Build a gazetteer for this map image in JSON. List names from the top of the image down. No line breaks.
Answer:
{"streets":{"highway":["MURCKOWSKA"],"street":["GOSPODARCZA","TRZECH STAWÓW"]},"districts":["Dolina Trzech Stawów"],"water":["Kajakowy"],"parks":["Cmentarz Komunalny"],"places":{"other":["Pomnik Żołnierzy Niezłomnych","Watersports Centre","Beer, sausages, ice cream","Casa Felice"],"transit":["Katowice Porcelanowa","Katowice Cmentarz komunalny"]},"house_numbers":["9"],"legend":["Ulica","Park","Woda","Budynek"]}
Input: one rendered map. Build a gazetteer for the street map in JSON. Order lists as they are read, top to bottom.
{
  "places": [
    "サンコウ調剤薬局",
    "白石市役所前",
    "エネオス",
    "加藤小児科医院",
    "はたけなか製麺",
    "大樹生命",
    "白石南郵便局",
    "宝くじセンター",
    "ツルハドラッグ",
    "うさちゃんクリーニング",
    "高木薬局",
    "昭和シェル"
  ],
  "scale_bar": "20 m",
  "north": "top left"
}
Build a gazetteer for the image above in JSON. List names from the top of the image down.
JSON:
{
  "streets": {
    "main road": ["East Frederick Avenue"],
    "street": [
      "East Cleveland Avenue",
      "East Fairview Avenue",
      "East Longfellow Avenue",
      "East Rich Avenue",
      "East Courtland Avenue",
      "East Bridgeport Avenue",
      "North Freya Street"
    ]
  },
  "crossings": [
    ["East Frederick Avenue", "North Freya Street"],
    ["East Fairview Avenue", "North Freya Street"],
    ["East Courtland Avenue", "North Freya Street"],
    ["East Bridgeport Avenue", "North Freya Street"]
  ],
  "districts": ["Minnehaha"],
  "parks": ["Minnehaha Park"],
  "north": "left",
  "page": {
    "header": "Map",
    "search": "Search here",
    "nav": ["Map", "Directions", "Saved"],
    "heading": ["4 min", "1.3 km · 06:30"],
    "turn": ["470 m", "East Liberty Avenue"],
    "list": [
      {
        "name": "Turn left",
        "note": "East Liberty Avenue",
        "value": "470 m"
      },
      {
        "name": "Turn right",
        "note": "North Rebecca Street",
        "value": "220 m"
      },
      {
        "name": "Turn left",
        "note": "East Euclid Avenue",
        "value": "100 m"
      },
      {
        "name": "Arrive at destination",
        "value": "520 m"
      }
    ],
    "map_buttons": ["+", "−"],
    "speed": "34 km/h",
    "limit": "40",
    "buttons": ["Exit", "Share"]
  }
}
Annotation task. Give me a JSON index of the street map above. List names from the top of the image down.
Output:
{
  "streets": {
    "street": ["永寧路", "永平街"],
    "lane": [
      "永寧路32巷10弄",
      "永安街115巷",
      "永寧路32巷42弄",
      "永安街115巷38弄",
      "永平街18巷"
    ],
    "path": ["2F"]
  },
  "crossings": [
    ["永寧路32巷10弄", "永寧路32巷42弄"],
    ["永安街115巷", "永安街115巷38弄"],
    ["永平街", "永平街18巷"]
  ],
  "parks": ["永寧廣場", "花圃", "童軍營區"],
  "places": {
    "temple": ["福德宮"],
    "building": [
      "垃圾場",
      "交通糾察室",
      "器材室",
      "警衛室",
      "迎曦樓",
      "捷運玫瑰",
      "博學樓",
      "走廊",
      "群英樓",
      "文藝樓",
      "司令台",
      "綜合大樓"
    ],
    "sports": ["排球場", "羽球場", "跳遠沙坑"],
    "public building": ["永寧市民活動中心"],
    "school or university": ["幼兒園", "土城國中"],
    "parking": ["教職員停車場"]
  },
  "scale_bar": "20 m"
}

== == ==

Considering the records above, state how many lines contain the word "names", with nothing else in your reply.

_The completed task:_ 3